Parmi les personnes rencontrées, nous avons donc pu identifier ces quelques démarches de conversion volontaires notamment chez des danseurs âgés de 32 à 38 ans. Les données recueillies dans le cadre de ce travail corroborent les statistiques proposées par l’étude de J. Rannou et I. Roharik sur les danseurs qui avancent un âge moyen de 34 ans pour cette population de professionnels qui déclarent envisager d’arrêter le métier au cours de l’année. De même, nous ne remarquons pas de disparités entre les hommes et les femmes qui semblent s’inscrire dans les mêmes démarches, même si on peut supposer que les motifs ou les raisons divergent. La place occupée dans la hiérarchie du ballet n’interfère pas non plus dans ce choix

204

de conversion volontaire.
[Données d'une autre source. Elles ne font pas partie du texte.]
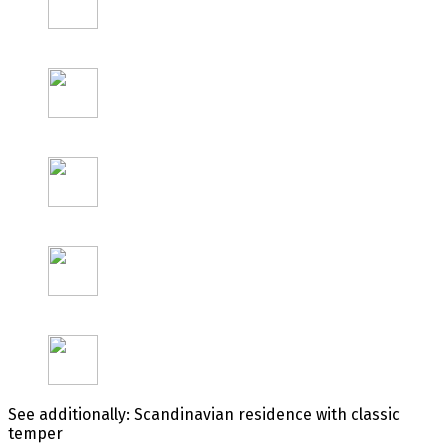
See additionally: Scandinavian residence with classic
temper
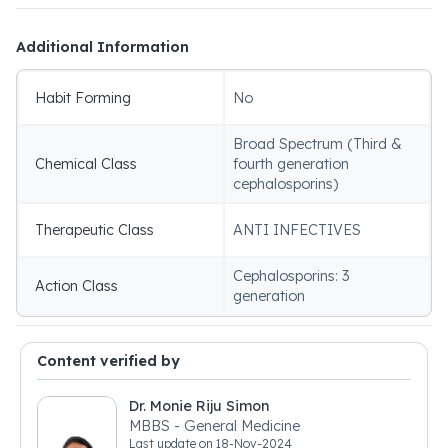
Additional Information
Habit Forming
No
Broad Spectrum (Third &
Chemical Class
fourth generation
cephalosporins)
Therapeutic Class
ANTI INFECTIVES
Cephalosporins: 3
Action Class
generation
Content verified by
Dr. Monie Riju Simon
MBBS - General Medicine
Last update on
18-Nov-2024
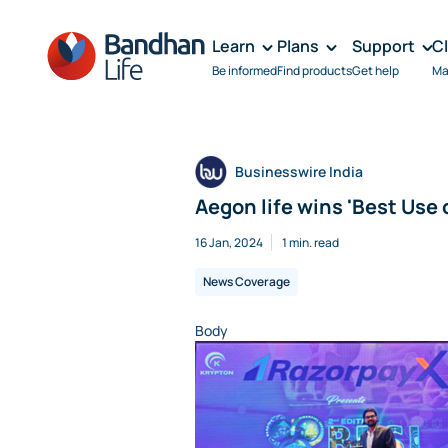
Learn
Plans
Support
C
Be informed
Find products
Get help
Ma
Businesswire India
Aegon life wins 'Best Use o
16 Jan, 2024
1 min. read
News Coverage
Body
Image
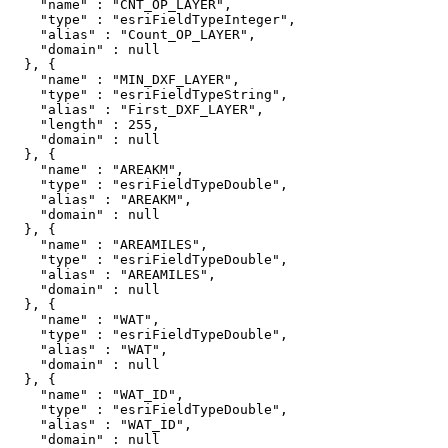
    "name" : "CNT_OP_LAYER",

    "type" : "esriFieldTypeInteger",

    "alias" : "Count_OP_LAYER",

    "domain" : null

  }, {

    "name" : "MIN_DXF_LAYER",

    "type" : "esriFieldTypeString",

    "alias" : "First_DXF_LAYER",

    "length" : 255,

    "domain" : null

  }, {

    "name" : "AREAKM",

    "type" : "esriFieldTypeDouble",

    "alias" : "AREAKM",

    "domain" : null

  }, {

    "name" : "AREAMILES",

    "type" : "esriFieldTypeDouble",

    "alias" : "AREAMILES",

    "domain" : null

  }, {

    "name" : "WAT",

    "type" : "esriFieldTypeDouble",

    "alias" : "WAT",

    "domain" : null

  }, {

    "name" : "WAT_ID",

    "type" : "esriFieldTypeDouble",

    "alias" : "WAT_ID",

    "domain" : null
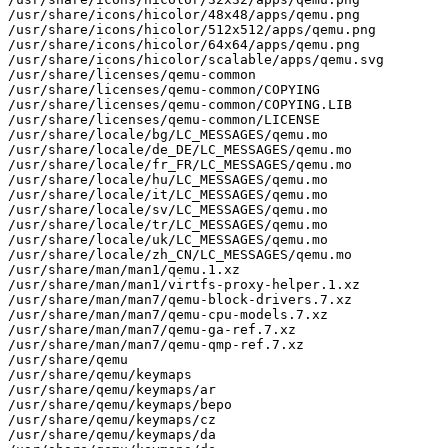
/usr/share/icons/hicolor/48x48/apps/qemu.png

/usr/share/icons/hicolor/512x512/apps/qemu.png

/usr/share/icons/hicolor/64x64/apps/qemu.png

/usr/share/icons/hicolor/scalable/apps/qemu.svg

/usr/share/licenses/qemu-common

/usr/share/licenses/qemu-common/COPYING

/usr/share/licenses/qemu-common/COPYING.LIB

/usr/share/licenses/qemu-common/LICENSE

/usr/share/locale/bg/LC_MESSAGES/qemu.mo

/usr/share/locale/de_DE/LC_MESSAGES/qemu.mo

/usr/share/locale/fr_FR/LC_MESSAGES/qemu.mo

/usr/share/locale/hu/LC_MESSAGES/qemu.mo

/usr/share/locale/it/LC_MESSAGES/qemu.mo

/usr/share/locale/sv/LC_MESSAGES/qemu.mo

/usr/share/locale/tr/LC_MESSAGES/qemu.mo

/usr/share/locale/uk/LC_MESSAGES/qemu.mo

/usr/share/locale/zh_CN/LC_MESSAGES/qemu.mo

/usr/share/man/man1/qemu.1.xz

/usr/share/man/man1/virtfs-proxy-helper.1.xz

/usr/share/man/man7/qemu-block-drivers.7.xz

/usr/share/man/man7/qemu-cpu-models.7.xz

/usr/share/man/man7/qemu-ga-ref.7.xz

/usr/share/man/man7/qemu-qmp-ref.7.xz

/usr/share/qemu

/usr/share/qemu/keymaps

/usr/share/qemu/keymaps/ar

/usr/share/qemu/keymaps/bepo

/usr/share/qemu/keymaps/cz

/usr/share/qemu/keymaps/da
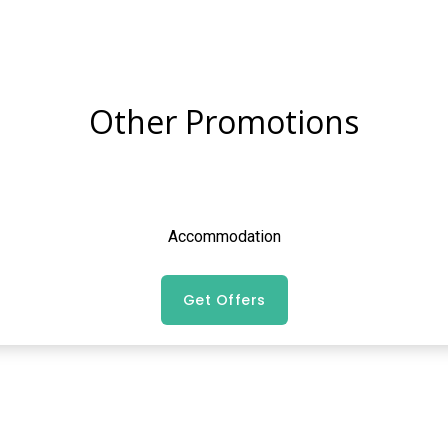
Other Promotions
Accommodation
Get Offers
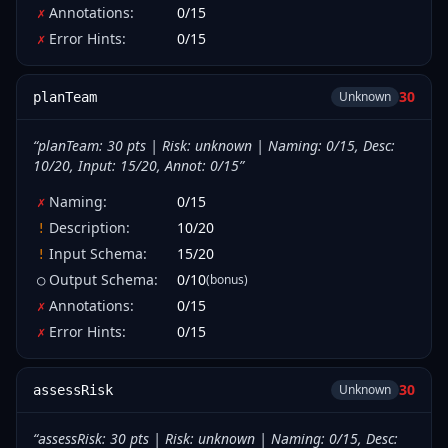
Annotations
:
0
/
15
✗
Error Hints
:
0
/
15
✗
30
Unknown
planTeam
“
planTeam: 30 pts | Risk: unknown | Naming: 0/15, Desc:
10/20, Input: 15/20, Annot: 0/15
”
Naming
:
0
/
15
✗
Description
:
10
/
20
!
Input Schema
:
15
/
20
!
Output Schema
:
0
/
10
(bonus)
○
Annotations
:
0
/
15
✗
Error Hints
:
0
/
15
✗
30
Unknown
assessRisk
“
assessRisk: 30 pts | Risk: unknown | Naming: 0/15, Desc:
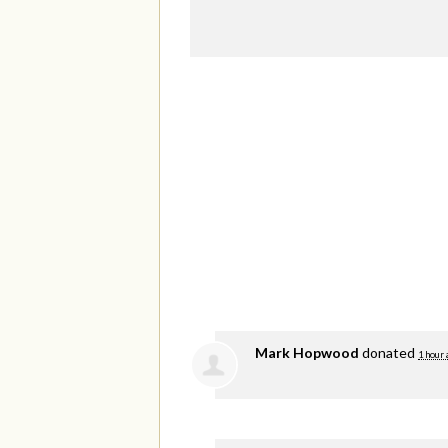
Mark Hopwood
donated
1 hour 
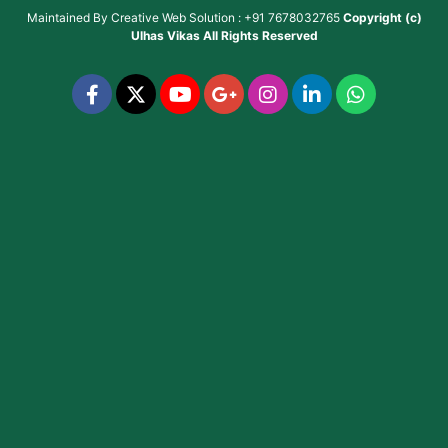
Maintained By
Creative Web Solution : +91 7678032765
Copyright (c)
Ulhas Vikas
All Rights Reserved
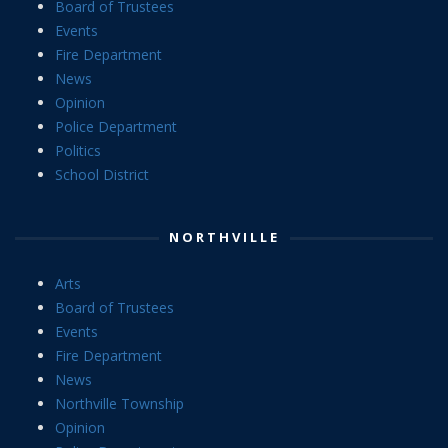
Board of Trustees
Events
Fire Department
News
Opinion
Police Department
Politics
School District
NORTHVILLE
Arts
Board of Trustees
Events
Fire Department
News
Northville Township
Opinion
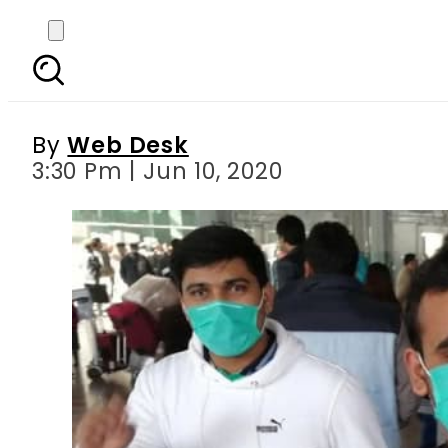
62,000 stranded P
By
Web Desk
3:30 Pm | Jun 10, 2020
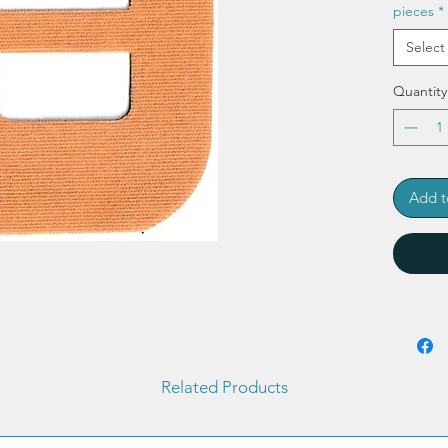
pieces
*
Select
Quantity
Add t
Related Products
En effet, nous retrouvons ces démarches aussi bien au sommet de l’échelle de prestige qu’au sein du corps de ballet. Cependant, il est intéressant de préciser que la présence d’une limite d’âge officielle à l’Opéra favorise ce positionnement volontaire et stratégique par rapport à une nouvelle orientation professionnelle. En connaissant l’échéance, le danseur s’inscrit plus facilement dans une logique d’anticipation. Il sait pertinemment qu’à telle date, le rideau tombera définitivement mettant ainsi un terme à sa carrière au sein de cette institution de référence. Effectivement, les danseurs rencontrés à l’Opéra n’ont connu aucune difficulté, quel que soit leur rang, pour poursuivre une autre activité souvent en lien avec le monde artistique et préservant leur représentation de soi. Enfin, nous pouvons relever que toutes les personnes engagées dans ces processus de conversion volontaire ne perçoivent pas leur nouvelle situation professionnelle comme un déclassement social. Au contraire, les discours tendent à valoriser l’actuelle position sociale notamment grâce au réinvestissement de l’expérience précédemment acquise. Ces conversions volontaires mettent en exergue la mobilisation de ressources accumulées durant la carrière et la nouvelle orientation professionnelle n’est autre qu’un réinvestissement des capitaux disponibles. Cependant, les danseurs ont nécessairement dû effectuer un travail de transformation des capitaux en ressources pour pouvoir réussir leur reconversion.